EXERCISE DESCRIPTION: Using the text about the film The Church Mouse, decide whether each statement agrees with it: 1. The film was made at Teddington Studios. 2. The play it is based on was written by Scott Darling. 3. The director also has a role in the cast. Answer yes or no for each, quoting the deciding words of the text.

SUPPLIED TEXT:
- DVD cover
- Directed by: Monty Banks
- Written by: Scott Darling; Ladislas Fodor (play); Thomas J. Geraghty;
- Produced by: Irving Asher
- Starring: Laura La Plante; Ian Hunter; Edward Chapman;
- Cinematography: Basil Emmott
- Production company: Warner Bros. Pictures
- Distributed by: Warner Bros. Pictures
- Release date: 10 December 1934;
- Running time: 76 minutes
- Country: United Kingdom
- Language: English

= The Church Mouse =

1934 British film by Monty Banks

The Church Mouse is a 1934 British comedy film directed by Monty Banks and starring Laura La Plante, Ian Hunter and Edward Chapman. It was made by the British subsidiary of Warner Brothers at the company's Teddington Studios. It was made as a more expensive production than much of the studio's low-budget quota quickie output.

It is based on a 1928 play by Ladislas Fodor which has been turned into films on several occasions including a 1931 German film Poor as a Church Mouse and the 1932 American production Beauty and the Boss. A bank owner's prim and uptight Secretary suddenly blossoms during a business trip to Paris.

==Plot==
The opening scenes show the historical development of Steele's Bank in London as it adopts first steel pens and then typewriters during the nineteenth century. In 1934 the current head of the bank Jonathan Steele is as technology-obsessed as his predecessors and installs an intercom and constantly flies by plane.

Steele strictly divides his life between work and pleasure. He dismisses a very attractive secretary who is distracting him by trying to seduce him at work, in order that they can become lovers after office hours. This creates a vacancy which a hard-pressed young woman, Betty Miller, who self-describes herself as a "church mouse", fills by showing Steele how super-efficient she is.

Miller rapidly becomes invaluable to Steele, but comes to resent the fact that only sees her as an employee rather than a woman. While in Paris, in order to seal a major business deal she has a major makeover, and suddenly finds herself attracting a great deal of male attention.

==Cast==
- Laura La Plante as Betty 'Miss Church Mouse' Miller
- Ian Hunter as Jonathan Steele
- Edward Chapman as Mr. 'Pinky' Wormwood
- Jane Carr as Miss Sylvia James
- Clifford Heatherley as Sir Oswald Bottomley
- John Batten as Geoffrey Steele
- Gibb McLaughlin as Thomas Stubbings, Cashier
- Monty Banks as Harry Blump, the Window Washer
- Florence Wood as Betty's Mother

==Bibliography==
- Low, Rachael. Filmmaking in 1930s Britain. George Allen & Unwin, 1985.
- Wood, Linda. British Films, 1927-1939. British Film Institute, 1986.

GIVEN RECORDS:
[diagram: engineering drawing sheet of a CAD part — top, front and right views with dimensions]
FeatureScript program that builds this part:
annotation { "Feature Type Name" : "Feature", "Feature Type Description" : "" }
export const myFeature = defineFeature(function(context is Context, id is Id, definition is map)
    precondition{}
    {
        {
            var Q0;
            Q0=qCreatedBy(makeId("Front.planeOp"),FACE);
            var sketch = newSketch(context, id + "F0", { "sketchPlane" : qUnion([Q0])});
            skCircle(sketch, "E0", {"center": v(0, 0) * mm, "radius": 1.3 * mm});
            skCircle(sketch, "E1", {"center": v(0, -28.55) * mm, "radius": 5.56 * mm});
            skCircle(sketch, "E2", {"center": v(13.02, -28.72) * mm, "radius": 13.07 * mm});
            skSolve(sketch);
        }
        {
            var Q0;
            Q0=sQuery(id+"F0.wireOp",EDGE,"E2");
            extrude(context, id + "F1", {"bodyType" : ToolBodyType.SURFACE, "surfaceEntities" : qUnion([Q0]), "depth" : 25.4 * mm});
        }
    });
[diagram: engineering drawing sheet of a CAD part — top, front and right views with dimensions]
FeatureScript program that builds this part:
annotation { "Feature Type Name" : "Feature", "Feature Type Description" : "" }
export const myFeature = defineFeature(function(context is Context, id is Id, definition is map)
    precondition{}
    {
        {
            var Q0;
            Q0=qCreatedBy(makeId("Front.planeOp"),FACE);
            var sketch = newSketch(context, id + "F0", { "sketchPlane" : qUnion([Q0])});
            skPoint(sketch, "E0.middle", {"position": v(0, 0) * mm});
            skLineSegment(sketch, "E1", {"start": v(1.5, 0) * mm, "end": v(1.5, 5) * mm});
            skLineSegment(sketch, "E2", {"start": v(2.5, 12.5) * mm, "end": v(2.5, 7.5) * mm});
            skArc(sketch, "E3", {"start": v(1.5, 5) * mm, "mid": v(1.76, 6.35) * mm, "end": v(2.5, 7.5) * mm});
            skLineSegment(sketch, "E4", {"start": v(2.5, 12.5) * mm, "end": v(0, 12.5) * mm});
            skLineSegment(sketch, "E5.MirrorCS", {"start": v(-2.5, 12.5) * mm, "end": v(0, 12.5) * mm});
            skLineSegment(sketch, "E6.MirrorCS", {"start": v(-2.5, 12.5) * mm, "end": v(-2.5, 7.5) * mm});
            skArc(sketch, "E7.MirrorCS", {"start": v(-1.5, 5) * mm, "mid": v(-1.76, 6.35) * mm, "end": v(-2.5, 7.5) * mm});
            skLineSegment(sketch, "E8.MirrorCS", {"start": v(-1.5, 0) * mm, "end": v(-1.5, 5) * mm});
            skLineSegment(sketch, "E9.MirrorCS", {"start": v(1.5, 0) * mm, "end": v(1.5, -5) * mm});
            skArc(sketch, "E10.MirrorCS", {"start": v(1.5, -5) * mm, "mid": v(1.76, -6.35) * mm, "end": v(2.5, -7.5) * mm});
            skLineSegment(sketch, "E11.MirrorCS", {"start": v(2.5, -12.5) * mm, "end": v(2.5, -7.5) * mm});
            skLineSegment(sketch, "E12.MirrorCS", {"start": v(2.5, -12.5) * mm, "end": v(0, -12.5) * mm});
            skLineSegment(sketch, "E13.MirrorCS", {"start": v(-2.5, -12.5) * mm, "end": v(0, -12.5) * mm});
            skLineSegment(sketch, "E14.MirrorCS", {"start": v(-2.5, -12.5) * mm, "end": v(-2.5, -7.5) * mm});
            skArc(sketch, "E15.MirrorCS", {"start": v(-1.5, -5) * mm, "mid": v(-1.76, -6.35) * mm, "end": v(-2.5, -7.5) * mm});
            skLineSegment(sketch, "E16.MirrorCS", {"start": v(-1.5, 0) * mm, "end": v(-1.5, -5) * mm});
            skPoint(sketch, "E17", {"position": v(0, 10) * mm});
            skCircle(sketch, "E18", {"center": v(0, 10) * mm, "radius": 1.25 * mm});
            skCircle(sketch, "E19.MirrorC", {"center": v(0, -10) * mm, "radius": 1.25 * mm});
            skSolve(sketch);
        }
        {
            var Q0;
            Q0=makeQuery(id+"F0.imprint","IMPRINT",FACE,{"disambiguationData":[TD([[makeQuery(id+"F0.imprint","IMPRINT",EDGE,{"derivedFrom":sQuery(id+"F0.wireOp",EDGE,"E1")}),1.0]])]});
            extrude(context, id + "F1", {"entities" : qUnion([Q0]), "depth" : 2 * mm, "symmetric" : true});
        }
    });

OUTPUT BELOW:
1. Yes: "It was made by the British subsidiary of Warner Brothers at the company's Teddington Studios."
2. No: "It is based on a 1928 play by Ladislas Fodor"
3. Yes: "Monty Banks as Harry Blump, the Window Washer"